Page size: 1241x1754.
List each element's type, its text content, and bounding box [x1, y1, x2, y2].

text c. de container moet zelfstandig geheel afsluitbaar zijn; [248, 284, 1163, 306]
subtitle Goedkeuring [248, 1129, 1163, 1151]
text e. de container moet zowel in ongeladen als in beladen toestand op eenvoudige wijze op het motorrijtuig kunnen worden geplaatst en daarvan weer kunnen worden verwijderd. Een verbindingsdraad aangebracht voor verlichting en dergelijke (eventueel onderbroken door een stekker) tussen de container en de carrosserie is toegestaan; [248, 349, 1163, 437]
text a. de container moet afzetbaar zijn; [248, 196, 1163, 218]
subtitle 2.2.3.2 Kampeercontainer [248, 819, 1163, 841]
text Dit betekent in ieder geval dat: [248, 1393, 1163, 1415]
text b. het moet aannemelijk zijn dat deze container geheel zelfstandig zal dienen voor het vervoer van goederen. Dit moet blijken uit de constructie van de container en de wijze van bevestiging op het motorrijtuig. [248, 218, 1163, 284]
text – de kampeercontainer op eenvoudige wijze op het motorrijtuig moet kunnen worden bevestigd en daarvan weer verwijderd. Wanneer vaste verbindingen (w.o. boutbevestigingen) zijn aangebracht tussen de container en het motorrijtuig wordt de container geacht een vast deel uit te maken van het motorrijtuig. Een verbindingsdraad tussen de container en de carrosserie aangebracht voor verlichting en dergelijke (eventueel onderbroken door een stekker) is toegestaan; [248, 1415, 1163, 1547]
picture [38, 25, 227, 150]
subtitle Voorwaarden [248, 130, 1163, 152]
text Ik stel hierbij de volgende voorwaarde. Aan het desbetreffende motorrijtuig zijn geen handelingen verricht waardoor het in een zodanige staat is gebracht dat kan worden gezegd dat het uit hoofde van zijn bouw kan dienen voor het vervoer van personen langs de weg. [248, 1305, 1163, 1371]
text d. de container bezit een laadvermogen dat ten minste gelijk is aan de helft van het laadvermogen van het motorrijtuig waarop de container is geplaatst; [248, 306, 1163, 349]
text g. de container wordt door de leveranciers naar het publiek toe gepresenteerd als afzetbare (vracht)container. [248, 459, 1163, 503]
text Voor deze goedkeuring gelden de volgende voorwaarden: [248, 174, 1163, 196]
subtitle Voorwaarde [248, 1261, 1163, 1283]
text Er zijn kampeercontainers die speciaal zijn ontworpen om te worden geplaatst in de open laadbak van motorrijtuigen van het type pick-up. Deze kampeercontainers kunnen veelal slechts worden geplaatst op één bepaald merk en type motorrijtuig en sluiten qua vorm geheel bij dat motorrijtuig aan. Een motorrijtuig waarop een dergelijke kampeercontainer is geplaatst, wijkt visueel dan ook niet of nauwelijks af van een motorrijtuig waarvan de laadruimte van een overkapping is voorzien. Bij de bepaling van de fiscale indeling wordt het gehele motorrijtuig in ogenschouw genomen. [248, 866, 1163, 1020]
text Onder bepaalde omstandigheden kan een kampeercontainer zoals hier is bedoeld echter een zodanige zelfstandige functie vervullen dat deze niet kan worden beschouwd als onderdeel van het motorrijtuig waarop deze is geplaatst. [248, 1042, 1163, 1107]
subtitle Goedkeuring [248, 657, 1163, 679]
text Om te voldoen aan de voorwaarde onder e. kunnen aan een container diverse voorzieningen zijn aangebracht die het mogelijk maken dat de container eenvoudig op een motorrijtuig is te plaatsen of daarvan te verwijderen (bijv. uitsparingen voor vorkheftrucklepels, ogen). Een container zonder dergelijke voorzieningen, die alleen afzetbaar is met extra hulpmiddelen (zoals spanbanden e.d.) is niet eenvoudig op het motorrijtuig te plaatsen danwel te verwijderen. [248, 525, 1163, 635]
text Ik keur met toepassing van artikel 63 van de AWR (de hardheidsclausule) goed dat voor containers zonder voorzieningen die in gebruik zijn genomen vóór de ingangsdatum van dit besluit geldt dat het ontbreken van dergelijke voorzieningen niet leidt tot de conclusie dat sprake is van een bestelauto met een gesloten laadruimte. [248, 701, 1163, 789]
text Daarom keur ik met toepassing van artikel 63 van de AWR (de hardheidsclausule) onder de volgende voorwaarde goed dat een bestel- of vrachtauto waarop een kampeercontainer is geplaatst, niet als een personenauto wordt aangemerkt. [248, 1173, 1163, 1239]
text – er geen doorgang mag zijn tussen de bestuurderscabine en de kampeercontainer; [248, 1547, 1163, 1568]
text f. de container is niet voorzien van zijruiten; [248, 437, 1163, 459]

-=-=-

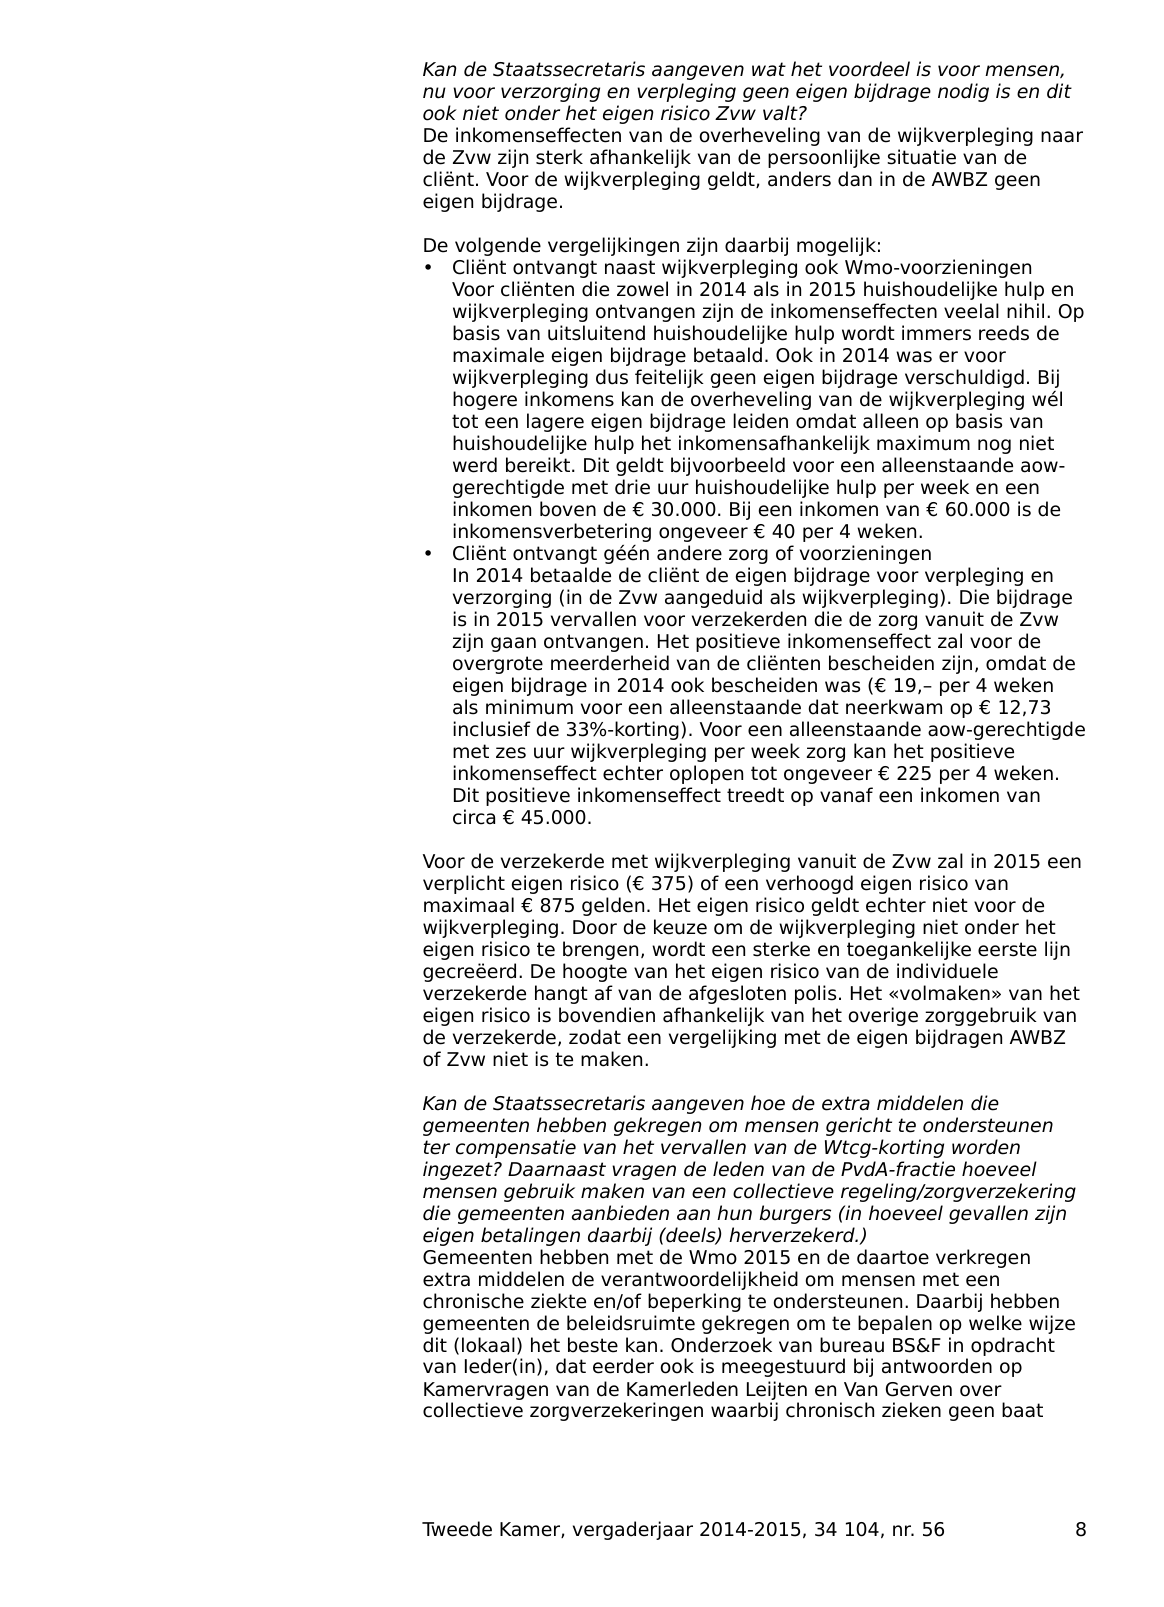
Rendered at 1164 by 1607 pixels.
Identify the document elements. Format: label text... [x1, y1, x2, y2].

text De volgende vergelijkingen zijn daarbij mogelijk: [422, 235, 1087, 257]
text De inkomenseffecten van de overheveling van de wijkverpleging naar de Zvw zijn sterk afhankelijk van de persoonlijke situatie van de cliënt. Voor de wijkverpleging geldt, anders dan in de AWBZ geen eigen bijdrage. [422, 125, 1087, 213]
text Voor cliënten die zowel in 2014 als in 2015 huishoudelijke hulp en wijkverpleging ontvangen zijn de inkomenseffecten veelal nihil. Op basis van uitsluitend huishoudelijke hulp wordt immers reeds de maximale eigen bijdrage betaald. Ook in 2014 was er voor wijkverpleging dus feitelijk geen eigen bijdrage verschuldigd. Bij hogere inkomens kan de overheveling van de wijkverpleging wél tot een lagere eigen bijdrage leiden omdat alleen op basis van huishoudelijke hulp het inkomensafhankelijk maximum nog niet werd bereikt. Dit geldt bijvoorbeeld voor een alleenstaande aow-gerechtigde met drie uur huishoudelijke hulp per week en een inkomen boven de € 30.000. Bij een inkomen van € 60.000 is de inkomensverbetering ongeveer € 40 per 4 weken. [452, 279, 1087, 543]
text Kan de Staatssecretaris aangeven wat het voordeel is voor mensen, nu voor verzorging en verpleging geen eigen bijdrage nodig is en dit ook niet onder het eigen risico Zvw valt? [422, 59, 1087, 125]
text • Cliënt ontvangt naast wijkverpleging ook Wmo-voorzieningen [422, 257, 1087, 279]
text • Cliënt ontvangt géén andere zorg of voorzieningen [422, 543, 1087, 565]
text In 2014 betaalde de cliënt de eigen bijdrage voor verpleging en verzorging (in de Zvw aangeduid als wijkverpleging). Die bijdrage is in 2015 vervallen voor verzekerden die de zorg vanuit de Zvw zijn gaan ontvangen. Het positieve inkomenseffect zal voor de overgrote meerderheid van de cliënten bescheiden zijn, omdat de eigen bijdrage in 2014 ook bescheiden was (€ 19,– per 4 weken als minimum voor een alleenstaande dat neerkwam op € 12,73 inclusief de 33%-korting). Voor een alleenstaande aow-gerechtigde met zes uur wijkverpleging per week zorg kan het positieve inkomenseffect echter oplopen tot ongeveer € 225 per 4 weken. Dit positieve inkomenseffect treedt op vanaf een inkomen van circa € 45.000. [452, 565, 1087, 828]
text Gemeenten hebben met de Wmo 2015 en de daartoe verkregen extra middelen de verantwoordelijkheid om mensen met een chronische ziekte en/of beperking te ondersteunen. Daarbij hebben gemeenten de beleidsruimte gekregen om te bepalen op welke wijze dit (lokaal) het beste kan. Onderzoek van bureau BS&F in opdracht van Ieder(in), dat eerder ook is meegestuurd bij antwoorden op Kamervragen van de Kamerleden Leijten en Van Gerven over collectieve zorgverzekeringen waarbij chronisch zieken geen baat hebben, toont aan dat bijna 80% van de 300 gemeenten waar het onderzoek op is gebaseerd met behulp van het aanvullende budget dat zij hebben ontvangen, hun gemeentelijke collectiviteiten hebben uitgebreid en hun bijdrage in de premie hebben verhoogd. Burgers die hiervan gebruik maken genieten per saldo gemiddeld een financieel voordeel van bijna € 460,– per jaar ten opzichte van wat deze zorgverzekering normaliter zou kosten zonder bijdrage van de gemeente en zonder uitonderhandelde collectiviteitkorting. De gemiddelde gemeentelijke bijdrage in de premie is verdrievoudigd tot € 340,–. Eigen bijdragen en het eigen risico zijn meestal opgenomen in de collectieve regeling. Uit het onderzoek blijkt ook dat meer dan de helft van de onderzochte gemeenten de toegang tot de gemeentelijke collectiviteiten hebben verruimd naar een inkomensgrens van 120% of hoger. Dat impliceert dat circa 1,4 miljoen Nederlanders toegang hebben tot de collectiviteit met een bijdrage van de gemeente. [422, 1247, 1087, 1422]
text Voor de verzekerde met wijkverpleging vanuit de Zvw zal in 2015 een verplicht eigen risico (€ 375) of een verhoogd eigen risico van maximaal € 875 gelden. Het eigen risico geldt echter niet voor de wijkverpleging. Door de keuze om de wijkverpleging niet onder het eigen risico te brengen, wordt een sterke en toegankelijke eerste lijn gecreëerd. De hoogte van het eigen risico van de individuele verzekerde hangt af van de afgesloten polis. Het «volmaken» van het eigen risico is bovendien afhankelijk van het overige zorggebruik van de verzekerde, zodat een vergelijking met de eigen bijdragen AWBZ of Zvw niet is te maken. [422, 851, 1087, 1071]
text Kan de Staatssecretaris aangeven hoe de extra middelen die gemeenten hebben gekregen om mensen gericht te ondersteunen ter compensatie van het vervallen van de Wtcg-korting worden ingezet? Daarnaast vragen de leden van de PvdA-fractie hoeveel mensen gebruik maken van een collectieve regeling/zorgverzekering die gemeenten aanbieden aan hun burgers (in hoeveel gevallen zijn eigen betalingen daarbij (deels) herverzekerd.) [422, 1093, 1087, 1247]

-=-=-

What you need to do> Go through the listing above and copy each line where the string "subtitle" appears.

Expected answer>
subtitle Goedkeuring [248, 1129, 1163, 1151]
subtitle 2.2.3.2 Kampeercontainer [248, 819, 1163, 841]
subtitle Voorwaarden [248, 130, 1163, 152]
subtitle Voorwaarde [248, 1261, 1163, 1283]
subtitle Goedkeuring [248, 657, 1163, 679]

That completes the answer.